Labor & Economy
Sacramento’s Minimum-Wage Rumble Begins

On December 21, 2015, Organize Sacramento and Raise the Wage Sacramento filed documents with the city clerk to gather 21,503 valid voter signatures necessary to place a minimum-wage measure on this year’s November ballot. The measure would boost the city’s minimum wage to $15 by 2020, peg it to the Consumer Price Index and let workers earn paid sick leave.
Two months earlier the city council, on a 6-3 vote, had approved a minimum-wage ordinance bump to $12.50 by 2020. For Organize Sacramento and Raise the Wage Sacramento, though, that was too low and slow, spurring the current ballot drive for a $15 minimum wage. The Democratic Party of Sacramento County, Restaurant Opportunities Center United , Capital Region Organizing Project and Center for Workers’ Rights also back the measure.
Sacramento’s city attorney will deliver a title and summary for the $15 minimum-wage measure by January 5, Tamie Dramer, chair of Raise the Wage Sacramento, told Capital & Main. Dramer expects support to grow once the title and summary are published in a local paper. Signature-gathering is the next step. The campaign currently has 20 signature-gatherers, paid and volunteer, according to Dramer. There will be a heavy reliance on volunteers, she added.
“The work of gathering the signatures is the biggest obstacle to reaching our goal,” Dramer said. Proponents of the citywide $15 minimum wage will have 180 days to gather and submit the signatures for verification.
Presumably, city residents standing to benefit from the measure will participate in this process. There are 85,000 minimum-wage workers in the capital city, according to outgoing Mayor Kevin Johnson, a second-term Democrat.
Fabrizio Sasso, the head of the Sacramento Central Labor Council (SCLC), told Capital & Main by phone that he has not given up on improving the $12.50 minimum-wage ordinance.
“Two weeks ago I wrote a letter to the city attorney,” he said, “and copied the city council and city manager, to address some issues in the final version of the minimum-wage ordinance — a conversation we are going to continue to have.”
One issue is the ordinance’s granting nonprofit groups and businesses with fewer than 100 employees a schedule for minimum-wage increases that lags a year behind the incremental pay hikes.
According to Sasso, who arrived in Sacramento last year from the national Fight for $15 campaign to raise the minimum wage, the SCLC board will discuss backing the citywide $15 minimum wage measure.

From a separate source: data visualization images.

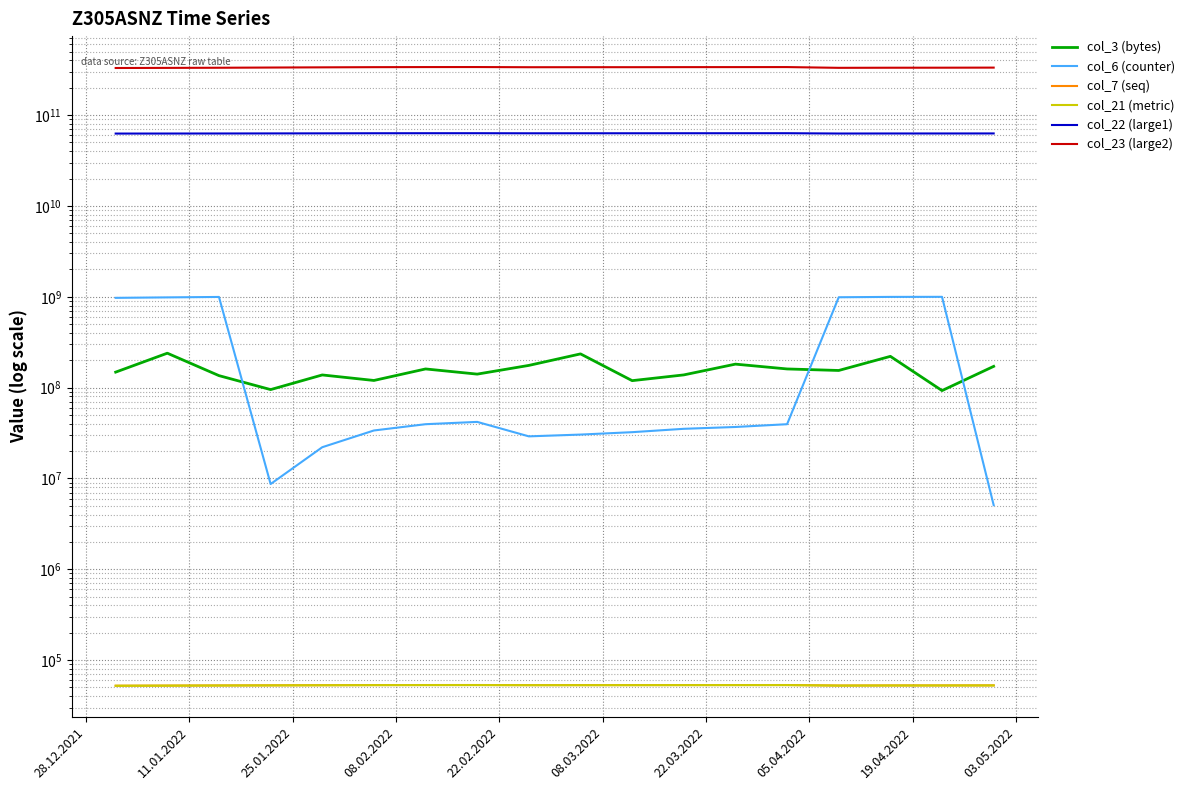

What is the average value of the col_22 (large1) series?

63009105331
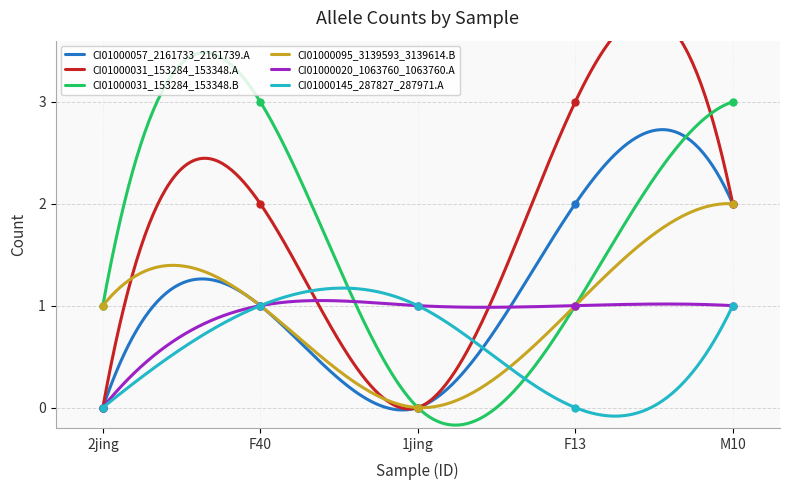

Which series has the largest total across all categories?

CI01000031_153284_153348.B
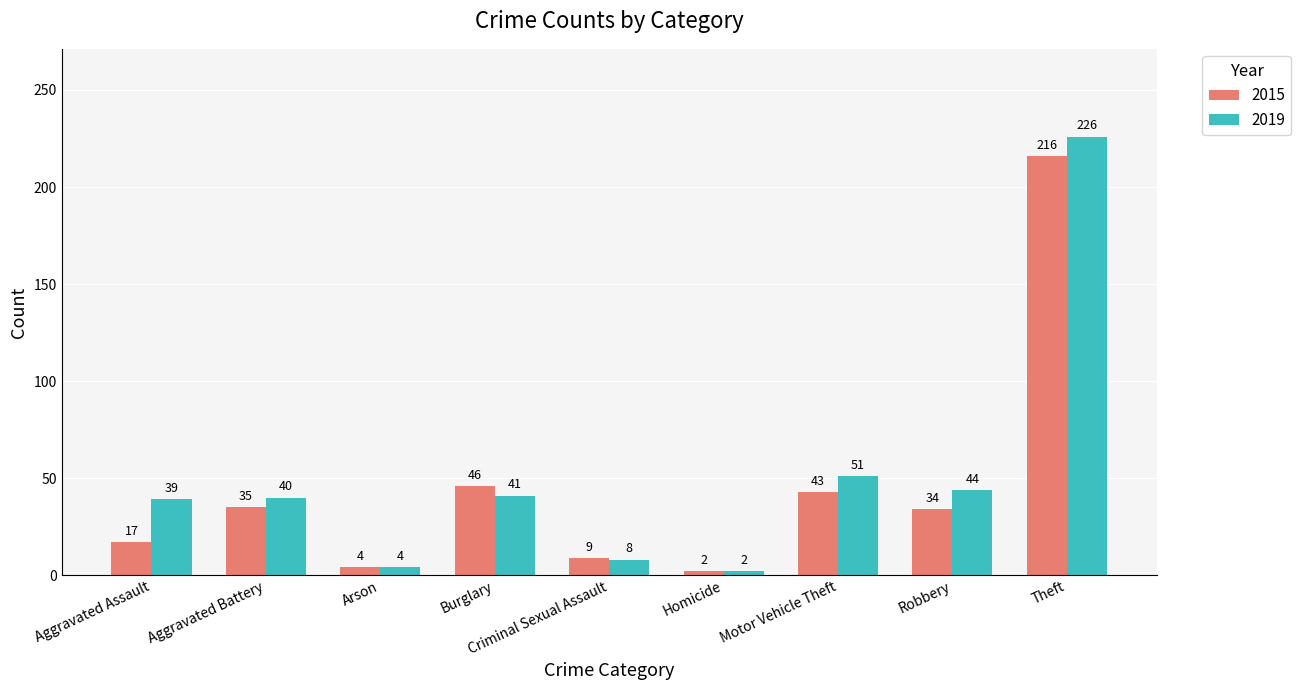

Which series has the widest spread of values?

2019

“We most likely will endorse it,” he said, “but have to take into consideration a number of ballot initiatives in 2016, and our resources.”
To complicate matters, a statewide measure for the November 2016 ballot to raise California’s minimum wage to $15 in 2021 is also in the signature-gathering process. (California’s minimum wage rose from $9 an hour to $10, effective January 1.)
Josh Wood, the chief executive officer of Region Business, opposes a $15 minimum wage in 2020. “It’s a job-killer,” he told Capital & Main by phone, “and will wall off Sacramento from the surrounding region.”
Region Business is a political advocacy group for commercial building interests, recently rebranded from its name of Region Builders. According to the organization’s website, “It’s [sic] mission is advancing regional economic growth.”
Region Business will move forward with a “petition withdrawal and voter education campaign” against the $15 minimum wage, Wood said. As proponents gather signatures to qualify this measure for the November ballot, Region Business will attempt “to convince people who intend to sign not to, and those who have signed to remove their names from the petition.”
Dramer views Wood’s group as an advocate for an agenda that benefits the capital area’s well-heeled.
“Region Business is willing to spend thousands of dollars donated by the richest people in Sacramento to maintain the status quo of stagnant wages for a vast majority of workers,” Dramer said.
Recent federal data on household income before and after the Great Recession show that working families’ household incomes are falling, not stagnating.
In Sacramento’s four-county region, the upper 20 percent of households increased their inflation-adjusted income by 1.4 percent in 2007-2014, according to the U.S. Census Bureau. In contrast, the bottom 80 percent of the Sacramento region’s households lost income in the same seven-year span. The poorest 20 percent of households lost the largest amount of income, 27 percent.